The project has helped community organizations expand their businesses. In Gaza City, we helped Jameela Dallol and her women’s organization rebuild their kitchen for food preparation – they are known to have the best dishes in the area! The business was given a makeover that included a new storefront, kitchen and washroom. The new fridges and stoves helped them save time and ensure they meet hygiene standards, which means more customers and more income. The whole team cooked us a delicious chicken and couscous dish and proudly showed off their cooking skills.
In another visit, we got to sample delicious cheeses produced by another community-based organization, in Sa’ir, West Bank, 100% female owned and managed. These women were able to obtain a hygiene certification which ensures that their products get sold in local supermarkets. I liked the cow’s milk cheese the most, but the goat cheese one was also delicious with a dash of olive oil and accompanying piece of pita bread!

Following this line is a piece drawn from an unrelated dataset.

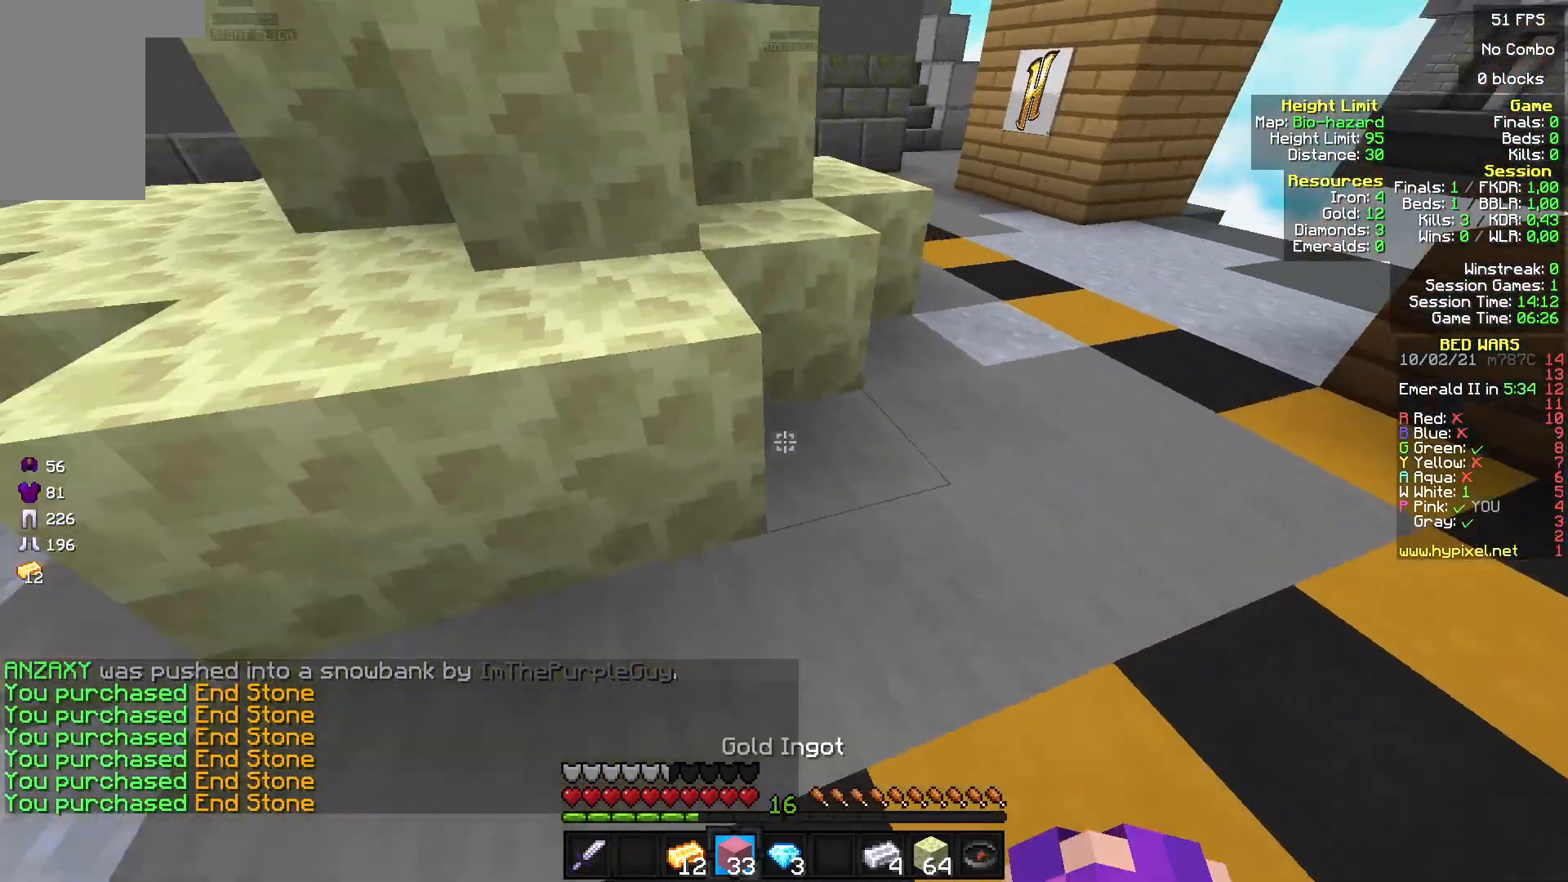
{"keys": [], "mouse": [], "events": [[267, "s", "up"]]}
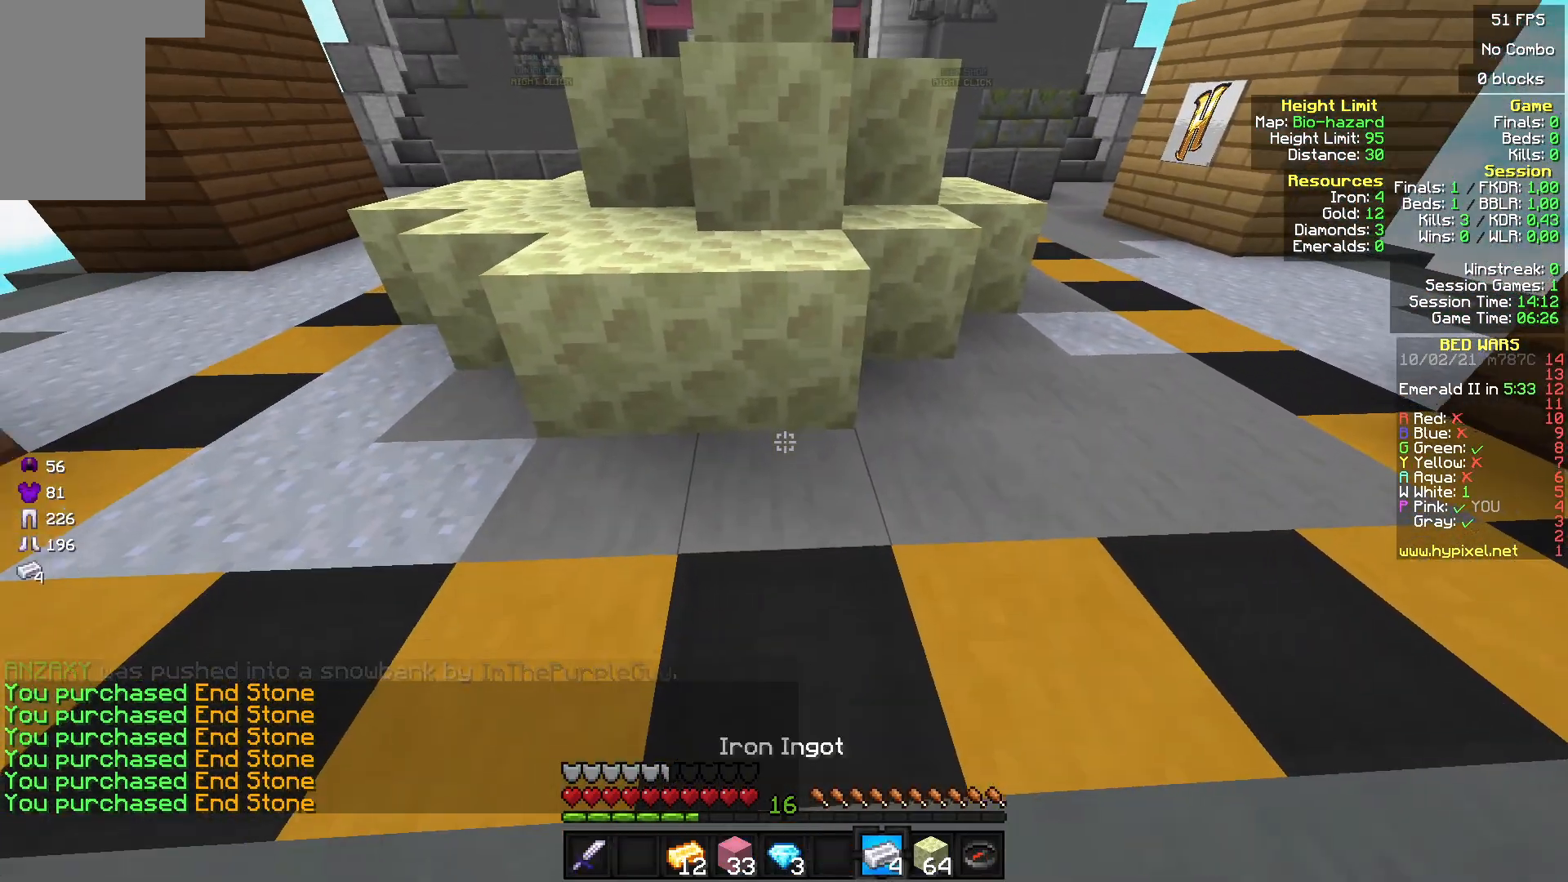
{"keys": ["d"], "mouse": ["right"], "events": [[467, "d", "down"], [500, "mouse_right", "down"]]}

My favourite part of the visit was the “Open Day” bazaar in the West Bank that featured local vendors, organizations and female leaders in the community. This is where I saw the beautiful displays of honey and other goodies you can see in my pictures. One of the most moving moments of the event was during our panel on women’s leadership in Agriculture. One woman leader, noted how special this event was, because it brought together female producers from Gaza with female producers from the West Bank, to learn from each other’s experiences. She said: “I’m dreaming. I spent all morning at my window. I never thought the day would come when I would set foot in the West Bank – I can’t believe I am here” – it was a remarkable moment.
Linking back to lasting change
This project visit really helped me understand how much CARE’s emergency work is linked to our development work. In emergency contexts, people may be under the impression that aid agencies leave shortly after the peak of the crisis, or that we only provide immediate, life-saving support for the short-term.
While we work to meet immediate needs during emergencies, CARE also ensures that the support we provide lasts, and evolves as the emergency phase transforms, so that people are better prepared should another crisis arise in the future. CARE prides itself on delivering lasting change, meaning we develop and help people implement long-term solutions to improve their lives and the lives of future generations.
What I will remember about Gaza & the West Bank is not about despair or destruction. It’s about incredibly resilient people and farmers, who not only make delicious food, but also, who work towards bettering their own lives and those of their community.